The civil aviation ministry is considering mentioning how much airport operators could earn through so-called aeronautical revenue from airports whose development contracts are being bid out, in an attempt to end regulatory uncertainty and reduce tariffs for both passengers and airlines.
The revenue of airport operators includes those related to flight operations (aeronautical revenue) and from other operations at the airport, such as retail. Currently, bidders develop the airport and then seek permission to levy a certain tariff from the ministry or the Airports Economic Regulatory Authority (AERA).
Under the new plan, the ministry plans to change the Airports Authority of India (AAI) Act and AERA rules to ensure that all airports whose development contracts are being bid out have a pre-determined tariff.
“If aeronautical tariff is pre-determined in the bid document, then AERA’s determination will not be necessary,” said an aviation ministry official who did not wish to be named. “It will remove a huge regulatory uncertainty.”
Airport investors will not have to come and “beg AERA or the aviation ministry” for a certain tariff, this person said. Nor will they have to put up with discretionary changes that accompany any change in government, he added.
The move will apply only to new airport development contracts and not affect AAI, which runs most of the civilian airports in the country; GMR Infrastructure Ltd-operated Delhi, Hyderabad airports, and the new Goa airport; GVK Power & Infrastructure Ltd run Mumbai or Navi Mumbai airport; and the Fairfax-run Bangalore airport.
The aviation ministry is expected to move a cabinet note on this shortly.
For passengers and airlines, this could mean cheaper airfares and aeronautical charges.

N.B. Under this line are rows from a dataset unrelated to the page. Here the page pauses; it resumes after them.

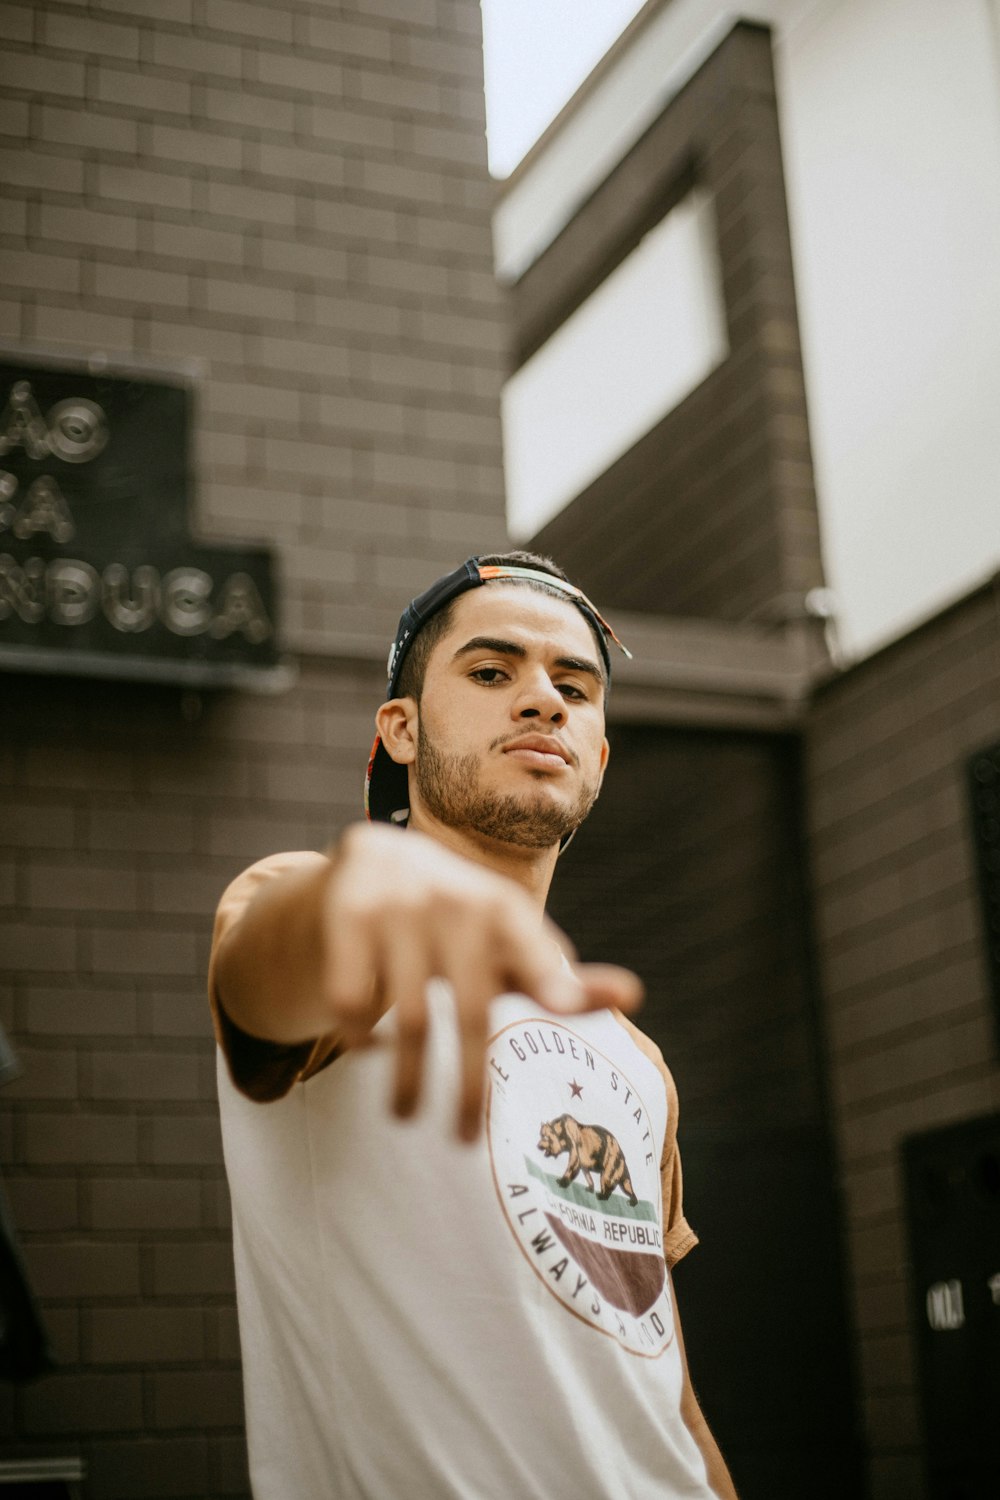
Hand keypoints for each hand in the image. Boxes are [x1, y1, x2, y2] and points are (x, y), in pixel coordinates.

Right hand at [323, 823, 642, 1139]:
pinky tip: (368, 1052)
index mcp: (506, 911)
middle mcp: (457, 903)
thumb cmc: (466, 921)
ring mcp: (400, 907)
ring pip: (411, 1017)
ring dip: (409, 1079)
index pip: (533, 953)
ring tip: (407, 1116)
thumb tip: (635, 996)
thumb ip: (562, 978)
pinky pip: (354, 1000)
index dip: (554, 979)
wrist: (382, 856)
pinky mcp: (350, 914)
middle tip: (465, 1140)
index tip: (564, 1004)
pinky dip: (360, 1036)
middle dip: (470, 1086)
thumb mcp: (512, 942)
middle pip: (471, 1013)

“The bid documents will say what building we want, the service delivery required and the aeronautical revenue we will give; the bidder will bid based on all this. It will make the project viable,” said the official cited earlier.
The new model could also enforce more discipline among developers. Over the past decade, several have run up costs in excess of estimates, and then had tariffs changed upwards to compensate. For instance, the cost of modernizing the Delhi and Mumbai airports more than doubled to $3 billion each.
The two airports, which were handed over to the developers in 2006, are the subject of reports by the government auditor, the Comptroller and Auditor General, Mint reported on 17 August 2012 and 12 December 2013. The reports say the aviation ministry, which was initially also the regulator, favoured the airport developers at several stages and took decisions that brought them windfall gains worth thousands of crores of rupees. GMR and GVK have denied the charges.
Both GMR and GVK declined to comment.
An analyst welcomed the new model. “This is the new trend being followed worldwide. This reduces the cost for the passengers,” said former AAI chairman V.P. Agarwal.